_TASK DIRECTIONS_
When you output the records, match them exactly and omit any picture they include.

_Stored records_
###

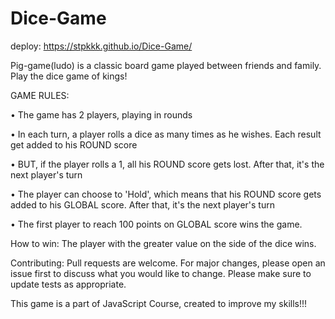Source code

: # Dice-Game
deploy: https://stpkkk.github.io/Dice-Game/

Pig-game(ludo) is a classic board game played between friends and family. Play the dice game of kings!

GAME RULES:

• The game has 2 players, playing in rounds

• In each turn, a player rolls a dice as many times as he wishes. Each result get added to his ROUND score

• BUT, if the player rolls a 1, all his ROUND score gets lost. After that, it's the next player's turn

• The player can choose to 'Hold', which means that his ROUND score gets added to his GLOBAL score. After that, it's the next player's turn

• The first player to reach 100 points on GLOBAL score wins the game.

How to win:
The player with the greater value on the side of the dice wins.

Contributing:
Pull requests are welcome. For major changes, please open an issue first to discuss what you would like to change. Please make sure to update tests as appropriate.

This game is a part of JavaScript Course, created to improve my skills!!!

###

_SOLVED PROBLEM_
Source code

: # Dice-Game
deploy: https://stpkkk.github.io/Dice-Game/

Pig-game(ludo) is a classic board game played between friends and family. Play the dice game of kings!

GAME RULES:

• The game has 2 players, playing in rounds

• In each turn, a player rolls a dice as many times as he wishes. Each result get added to his ROUND score

• BUT, if the player rolls a 1, all his ROUND score gets lost. After that, it's the next player's turn

• The player can choose to 'Hold', which means that his ROUND score gets added to his GLOBAL score. After that, it's the next player's turn

• The first player to reach 100 points on GLOBAL score wins the game.

How to win:
The player with the greater value on the side of the dice wins.

Contributing:
Pull requests are welcome. For major changes, please open an issue first to discuss what you would like to change. Please make sure to update tests as appropriate.

This game is a part of JavaScript Course, created to improve my skills!!!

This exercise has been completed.